Dataset records START
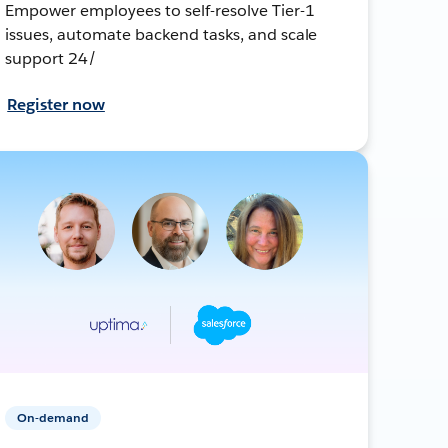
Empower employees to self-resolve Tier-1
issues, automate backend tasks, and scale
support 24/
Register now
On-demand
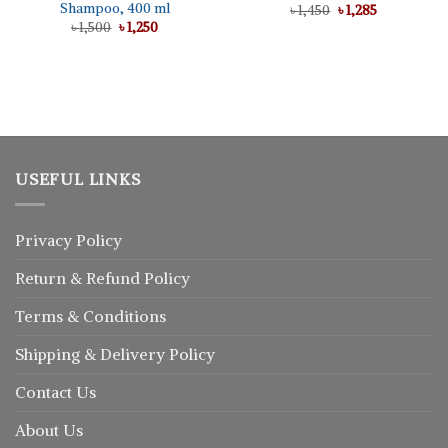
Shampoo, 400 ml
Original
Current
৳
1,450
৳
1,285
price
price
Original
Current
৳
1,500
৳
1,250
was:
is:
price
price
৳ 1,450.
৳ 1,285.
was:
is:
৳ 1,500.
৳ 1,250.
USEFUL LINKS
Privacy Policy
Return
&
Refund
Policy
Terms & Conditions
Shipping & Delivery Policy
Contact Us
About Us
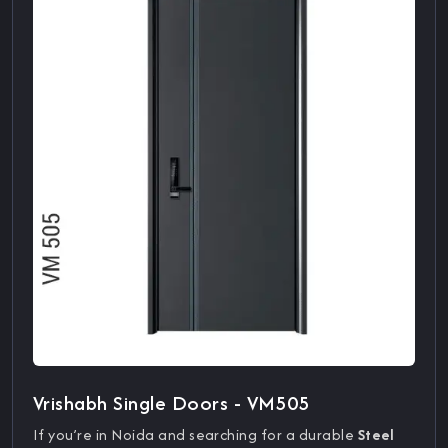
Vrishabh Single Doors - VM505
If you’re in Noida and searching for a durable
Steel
Dataset records END
Dataset records START
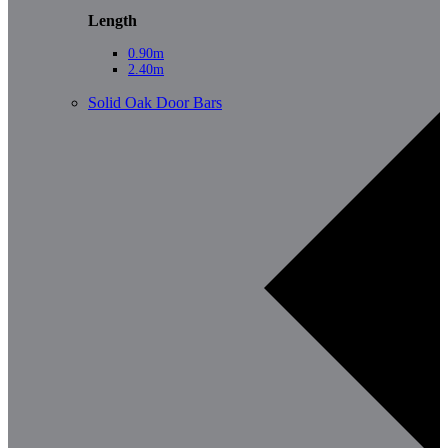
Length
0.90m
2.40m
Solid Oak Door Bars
Dataset records END
**Required action**: For the word "Policy", tally the lines of the listing that include it and give the number alone.

**Answer space**: 3